Elizabeth Bennet's Diary

Elizabeth Bennet is one of my favorite heroines of all time, cinematic or literary. How marvelous that a character created over two hundred years ago can still feel so fresh and contemporary! Even though the whole story is marriage-centric, it’s definitely something I would have a future daughter read, simply because Elizabeth is such a great female character.
While I also enjoy its 20th century update, Bridget Jones’s Diary, I don’t care for Bridget half as much as I do for Lizzy B. I actually find it quite worrisome that such an acerbic, intelligent, self-possessed individual has such a relatively pathetic modern-day counterpart. Elizabeth’s thoughts did not revolve around finding a man nearly as much as Bridget’s did; never was she tongue-tied or flustered, even when found in a legitimately embarrassing situation.

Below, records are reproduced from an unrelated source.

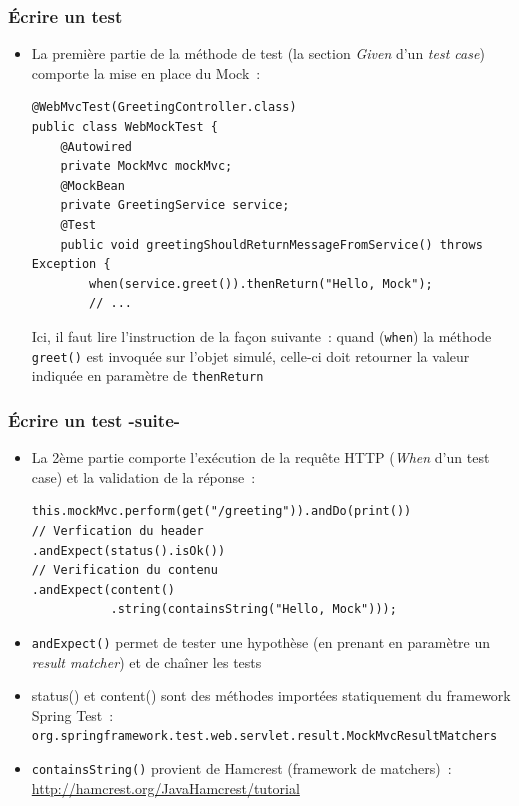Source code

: \documentclass{beamer}
\begin{document}
\begin{frame}[fragile]
	\frametitle{Écrire un test}
	\begin{itemize}

		\item La première partie de la méthode de test (la section \textit{Given} d'un \textit{test case}) comporte la mise en place du Mock~:
\begin{lstlisting}
@WebMvcTest(GreetingController.class)
public class WebMockTest {	
	@Autowired
	private MockMvc mockMvc;
	@MockBean
	private GreetingService service;	
	@Test
	public void greetingShouldReturnMessageFromService() throws Exception {
		when(service.greet()).thenReturn("Hello, Mock");	
		// ...
\end{lstlisting}	
Ici, il faut lire l'instruction de la façon suivante~: quand (\texttt{when}) la méthode \texttt{greet()} est invoquée sur l'objet simulé, celle-ci doit retourner la valeur indiquée en paramètre de \texttt{thenReturn}
		\end{itemize}
\end{frame}

\begin{frame}[fragile]
	\frametitle{Écrire un test -suite-}
	
	\begin{itemize}
		\item La 2ème partie comporte l'exécution de la requête HTTP (\textit{When} d'un test case) et la validation de la réponse~:
\begin{lstlisting}
this.mockMvc.perform(get("/greeting")).andDo(print())
// Verfication du header
.andExpect(status().isOk())
// Verification du contenu
.andExpect(content()
           .string(containsString("Hello, Mock")));		
\end{lstlisting}
\item \texttt{andExpect()} permet de tester une hypothèse (en prenant en paramètre un \textit{result matcher}) et de chaîner les tests
\item status() et content() sont des méthodes importées statiquement du framework Spring Test~:\\
\footnotesize
\texttt{org.springframework.test.web.servlet.result.MockMvcResultMatchers}
\normalsize
\item \texttt{containsString()} provient de Hamcrest (framework de matchers)~:
\footnotesize
\url{http://hamcrest.org/JavaHamcrest/tutorial}
\normalsize
	\end{itemize}
\end{frame}
\end{document}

I wonder what Helen Fielding was thinking when she chose to characterize her modern-day Elizabeth in such a fashion. Was she simply trying to appeal to an audience raised on a steady diet of Nora Ephron-Meg Ryan vehicles? Was she simply just more interested in Pride and Prejudice’s plot, and not its characters? Or was she trying to make some sort of social commentary on female identity in the Sex and the City era? Ensconced in her pastoral English bubble, of course Elizabeth wouldn’t need to mind looking slovenly after a muddy tramp from Longbourn to Netherfield. With modern media’s constant barrage of technologically perfected female imagery, however, would she have remained so strong and confident?